8th May 2005

8th May 2005              


With the birds singing in the trees and the sun dappling the waters of the Canal du Midi, Peter is stretched out on the starboard berth for a well earned rest – the victim of the French determination to  enjoy ‘le dejeuner’.


We cycled the couple of kilometres to La Bastide d’Anjou this morning. Admittedly we had had a leisurely coffee with neighbours after getting up at our usual slightly belated hour and so were not surprised that towards twelve we had missed the Post Office. The good news was that it opened between 2:00 and 3:30.  So after a chat with some neighbours and lunch, Peter set off to catch the Poste. That dealt with, he asked help with finding the local shop.  This, when found, cheerfully declared that it would open at 4:00. So he returned the short 2 kilometres to the boat before setting off for the rose wine to go with the barbecued salmon this evening. Shall I wake him to say he forgot the butter?
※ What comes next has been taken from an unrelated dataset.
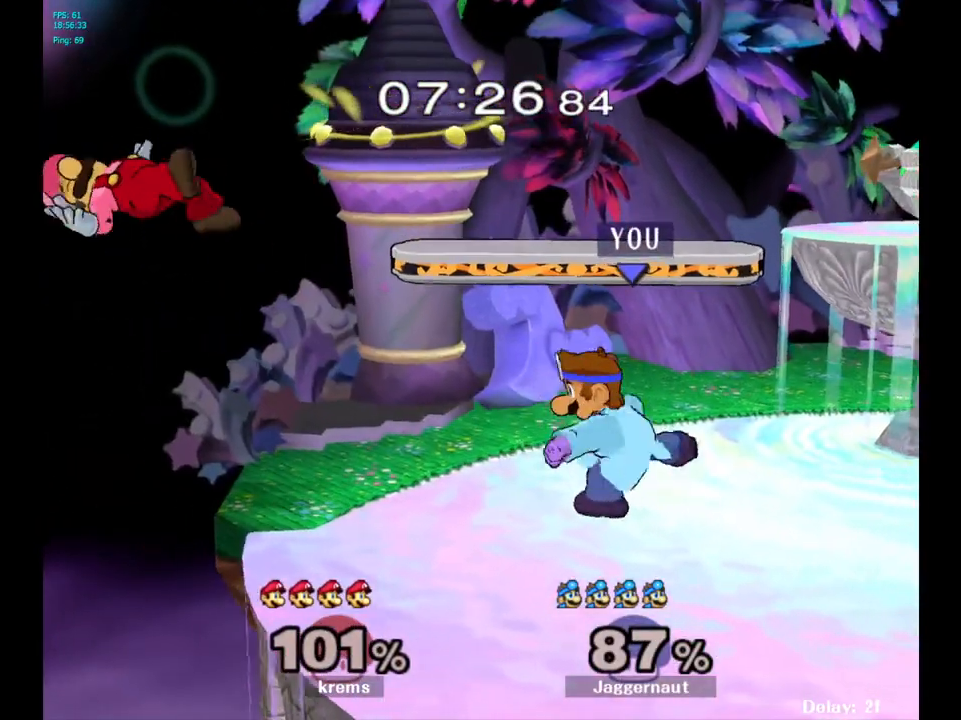
{"buttons": [], "left_stick": "center", "right_stick": "center", "events": [[450, "left_stick", "center"]]}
We have now reached the top of the Canal des Deux Mers. Since Toulouse we have been cruising the result of the superb imagination of Pierre Riquet. The canal was opened in 1681 – a year after he died.  He designed and accomplished the canal from when he was 50 years old.  Many had failed before him but the supply of water which he channelled down from the Montaigne Noire was the key point in it’s success. The place where this water joins the Canal du Midi is one of the loveliest areas we have yet seen. It was planted with many varieties of trees at the end of the 17th century and so abounds in mature trees and although the pound that Riquet built to store the mountain water has long since silted up the channels have been maintained and added to.


Riquet’s canal followed the contours of the countryside and so winds across attractive country. His locks were built with curved sides which fit Can Pyran well and the lock keepers have been cheerful and helpful. It perhaps helps that it is still early season and the spring flowers are out and not all of the tourists. We like being tourists where the locals are not jaded by an excess!


We have now to learn how to take the boat downhill – 30 locks in the next 30 miles so we had better learn the knacks which make it easier and not hang ourselves on snagging ropes.

Now for the authorised version. I had not forgotten the butter, I simply hadn’t known I was meant to get it. Well, there you go.

Here are some photos to go with the summit. Since then we have been to Castelnaudary and Carcassonne, but that will have to be the subject of another instalment.


There are still some rather large peniches on the canals. This one has a cargo of tourists, and came alongside the bank a couple of feet behind us. Fortunately the driver was rather good.




We were  stuck in Castelnaudary by a lock keepers’ strike so we just made the best of a bad job.




Plat de Jour, demi carafe.




Leaving the summit and going down hill at last.




Grand Bassin Castelnaudary




Can Pyran leaves a clean wake behind her on the summit





Sylv driving as we pass the watershed



The watershed behind the bow. Water to the left exits in the Bay of Biscay and water going right exits in the Mediterranean.